The small crop variety Yukimochi (below. left) produced only thin heads, but the seed is viable and we will resow it another year to learn if it has potential.

This is the new variety Nikian21, also grown as a small batch, harvested by hand and hung to dry. Note the full, mature heads. Great potential here!

Can't wait to taste it!

This is the Khudwani rice as it comes from the harvester in bags to be laid out to dry in a green house. It still requires lots of hand threshing and picking to be clean seed.


Small plantings harvested by hand sickle.

New variety Nikian21

Large planting of Hayayuki rice harvested with a mechanical harvester.

Hayayuki, drying now for 2 weeks.


Our amazing dehusking machine that removes the husk and leaves us with beautiful, brown rice, ready to eat!

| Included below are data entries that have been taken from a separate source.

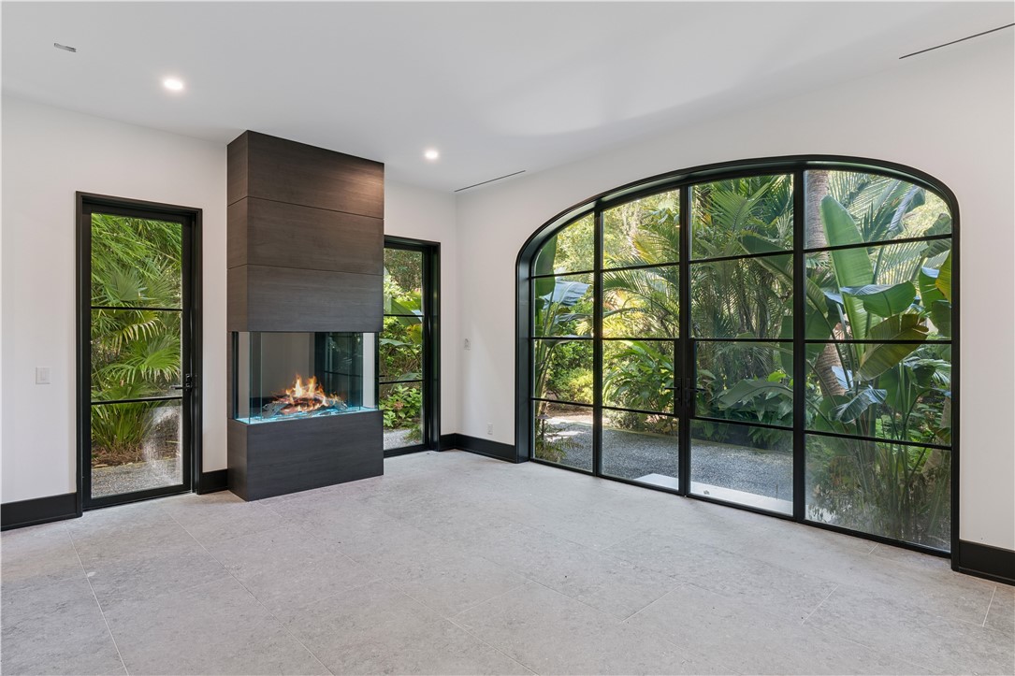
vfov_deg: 61.9
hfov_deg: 84.0
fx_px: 564
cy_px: 338
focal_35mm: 20
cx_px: 508
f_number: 8
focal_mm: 20
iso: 250
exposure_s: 1/10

And this concludes our blog series "Rice Growing 101". We hope you will be inspired to try growing rice and making it a regular part of your diet. For your information, using the 2023 planting of Hayayuki rice, we include here some typical numbers worth mulling over:

Hayayuki rice grown 2023

Paddy measurement

112 ft. (34 m.) x 30 ft. (9.25 m.) = 3,360 sq. ft. (314.5 sq. m.) area

Plant spacing

Transplanted at 1 ft. apart = 3,360 rice plants

Weight after drying

At 15% moisture, 227 lbs. (103.5 kg.)

Weight after de-husking (removing (husks, most immature seed and debris)

De-husking removed 23% of weight, leaving 176 lbs. (80 kg.)

This could feed several families for a year, even if you "eat a lot of rice!"